Final Rating: ***1/2


June 6 2017


Wrestle-1 Championship

Shotaro Ashino (c) vs. Koji Doi

Wrestle-1 is a peculiar place. After fucking up KAI’s run on top they ended up using Yuji Hino to bail themselves out and just when he’d established himself as one of the best possible choices as champion they took it off him. I lost interest. I’ve come back because Wrestle-1 decided to put the title on Shotaro Ashino, which is a pretty radical concept as he debuted in February 2015. They’ve put the future of the promotion in the hands of a virtual rookie. Doi is the same age, 27, but he has more experience. He was one of the guys in Tajiri’s SMASH promotion that Wrestle-1 bought out in 2014.

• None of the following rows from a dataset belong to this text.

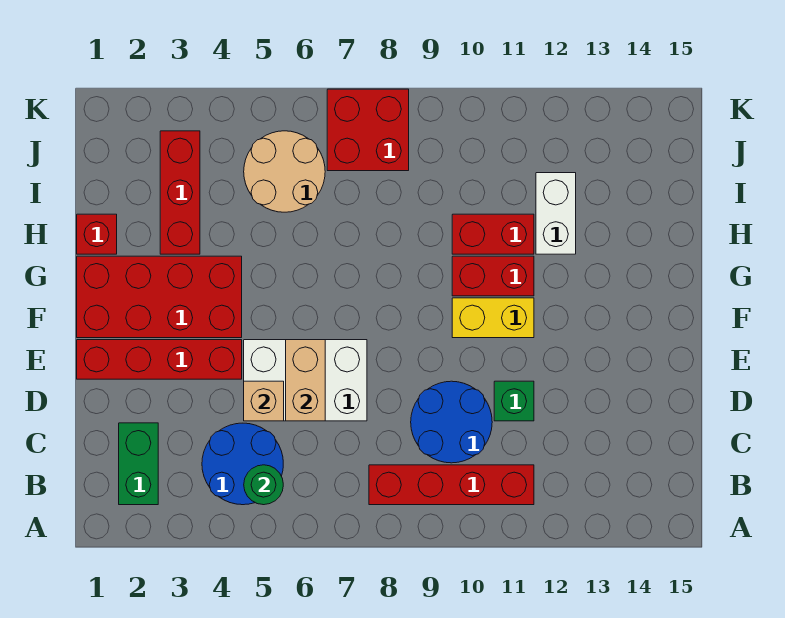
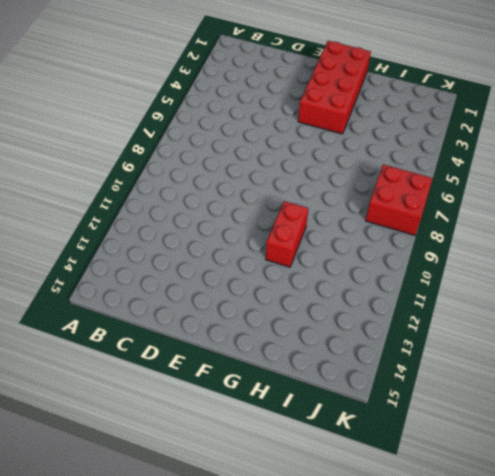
none -> green brick B2:C2 level 1
none -> blue round brick B4:C5 level 1
none -> red brick B8:B11 level 1

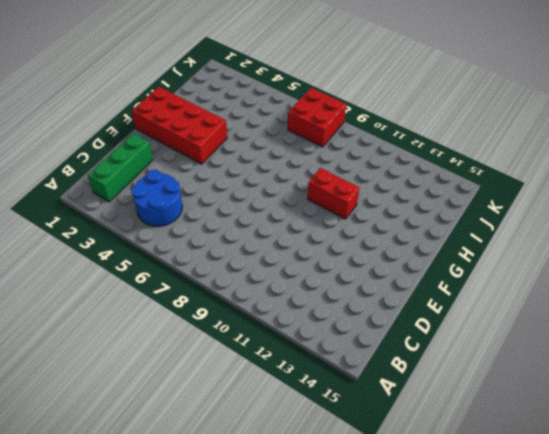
green brick B2:D2 level 1 -> green brick B2:C2 level 1
none -> red brick B8:B11 level 1
none -> blue round brick C9:D10 level 1
none -> white brick D5:E7 level 1

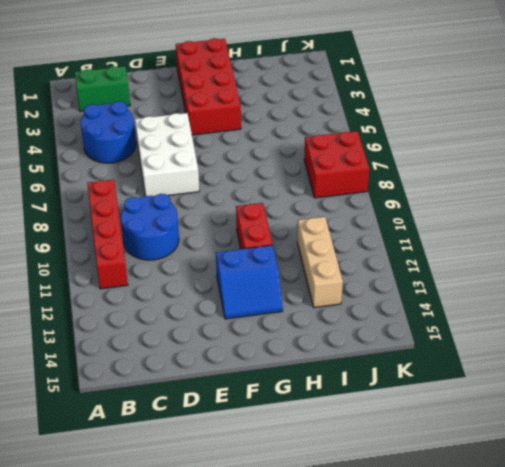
blue slope F12:G13 level 1 top 12 -> none
tan brick I11:I13 level 1 -> white brick H12:I12 level 1
none -> green brick D11 level 1
none -> red brick E1:E4 level 1
none -> yellow brick F10:F11 level 1

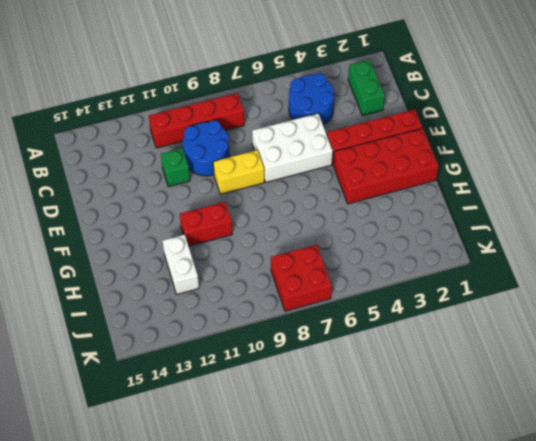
yellow brick E8:E9 level 1 -> yellow brick F10:F11 level 1
none -> red brick H1 level 1
none -> red brick H3:J3 level 1
none -> red brick H10:H11 level 1

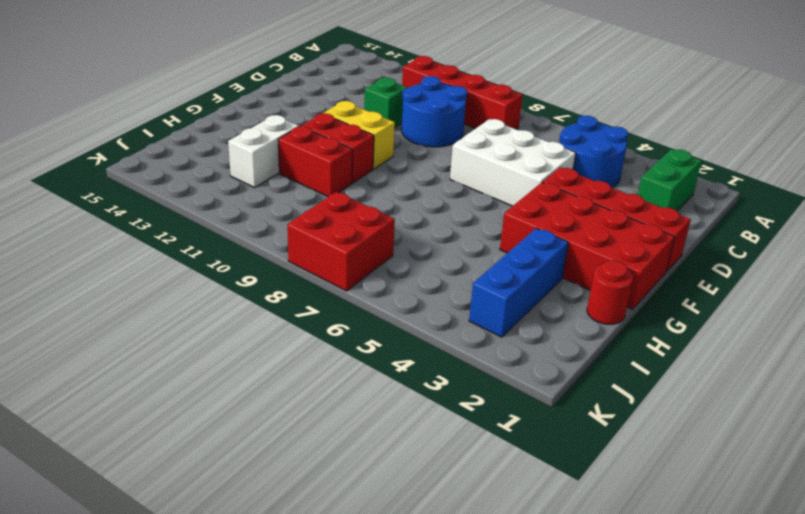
red round brick H1 level 1 -> red brick H1 level 1
blue brick H3:J3 level 1 -> red brick H3:J3 level 1
none -> tan round brick I5:J6 level 1
none -> green round brick B5 level 2
none -> tan brick D5 level 2

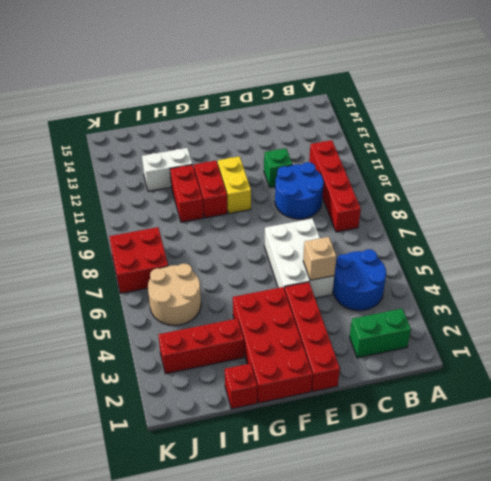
none -> green round brick B5 level 2
none -> tan brick D6:E6 level 2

He’s a handsome young man, with well maintained hair and just a hint of a beer gut. Suggesting he’s going to be one of those heavy-hitting bastards over the course of his career. Seeing as SANADA went from here right into Los Ingobernables de Japon, maybe we should be paying attention to Wrestle-1 as a potential breeding ground for future NJPW top talent. Koji Doi is an asshole. He gets bigger every time I see him, thanks to intense weight lifting. Unlike our boy Ashino he’s not out sinking pints with the Yakuza every night. He’s in the gym, lifting heavy things like a boring fucker. It turns out Ashino has turned into an absolute savage. He wants to mangle Doi’s leg and mutilate that swine’s knee so he can’t stand and can’t lift anything and can’t piss him off anymore. The crank he gets on a simple leglock is fucking beautiful. If Doi would actually sell the leg that would help but hey, it’s 2017 and nobody bothers with that anymore. The match is at it’s best when they’re both on the mat. It’s the strength of both and they love a submission hold. Doi also has a lot of rage and they love the suplexes and strikes. It turns into a meaty contest between two manly men. Ashino is persistent with his leg abuse and keeps catching the anklelock. Eventually he hooks it in the middle of the ring and Doi hasn’t got the energy to crawl into the ropes. He tries to stop himself from tapping out but the pain becomes too much.

Final Rating: ****



I missed quite a lot of stuff this year and that’s with me watching wrestling like a lunatic. There’s more besides this so I’ll keep on dipping my toes into the unknown each week and coming up with yet more weekly round up columns. Watch this space.